The survey also looked at geographical differences in the perception of cultured meat and found that if the products were to become commercially available, they should be tested in America first. This is due to the fact that 40% of Americans would be happy to try cultured meat, compared to more skeptical UK consumers at only 18%.
Surveygoo Managing Director Neil Cary said the survey “shows how countries which, on the surface, appear to share many similar values, may in fact diverge quite widely on certain issues”.
Surprisingly, 60% of vegans were open to trying this type of meat, which was significantly higher than the mere 28% of meat eaters. This was followed by vegetarians (23%) and pescatarians (21%), who were less accepting of lab-grown meat.
However, Ingredient Communications Founder and Managing Director Richard Clarke explained why non-meat eaters may be more open to the idea of lab-grown meat.
“People enjoy eating meat, but often feel guilty about related issues such as animal welfare and the impact of farming on the environment. Cultured meat addresses those concerns, which is a compelling benefit,” he said. “Nevertheless, we were surprised by how many respondents expressed a willingness to eat cultured meat. It’s such a new concept and when you consider the backlash against GMOs, and the unstoppable momentum of the naturalness trend, it seems counterintuitive that people would be willing to eat meat produced in a laboratory.”

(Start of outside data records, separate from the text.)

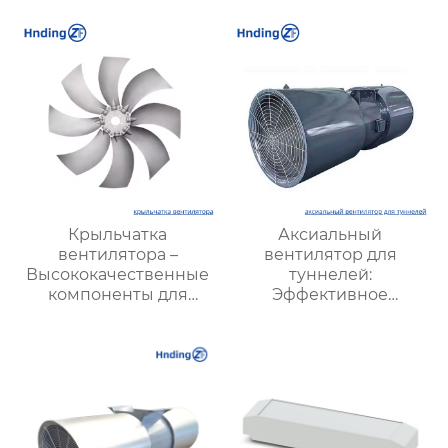
Крыльчатка
Аксиальный
вентилятора –
вентилятор для
Высококачественные
туннелей:
компоненты для
Эффективное
эффективных систем
решение для
вентиляции
вентиляции
подземных объектов и
шахт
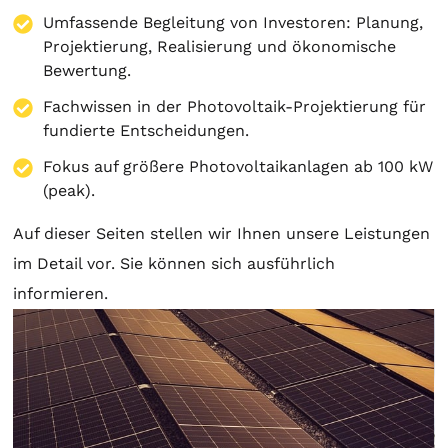
Umfassende Begleitung von Investoren:
Planung
,
Projektierung
, Realisierung und ökonomische
Bewertung.
Fachwissen in der Photovoltaik-Projektierung für
fundierte Entscheidungen.
Fokus auf größere Photovoltaikanlagen ab 100 kW
(peak).
Auf dieser Seiten stellen wir Ihnen unsere Leistungen
im Detail vor. Sie können sich ausführlich
informieren.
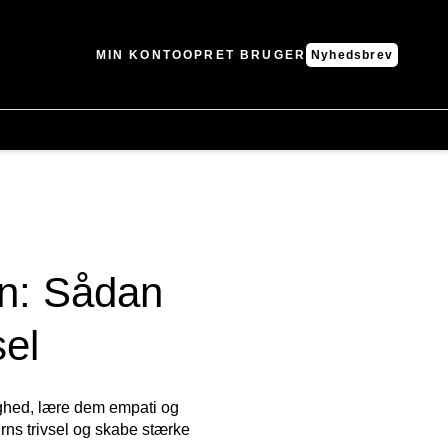
MIN KONTO
OPRET BRUGER
Nyhedsbrev
en: Sådan
sel
ryghed, lære dem empati og
ørns trivsel og skabe stærke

He continued by suggesting that the willingness of vegans to try the meat may be due to the fact that they tend to be more open to alternative sources of protein. The cultured meat conforms to the idea of sourcing protein through more ethical means, and Richard said, “This offers interesting potential for companies operating in the embryonic cultured meat industry.”
Cary stated that performing surveys like this one is useful in determining customer acceptance of certain products. “It’s very early days for cultured meat and our findings highlight the value of asking consumers how they feel about cutting-edge developments such as these,” he said.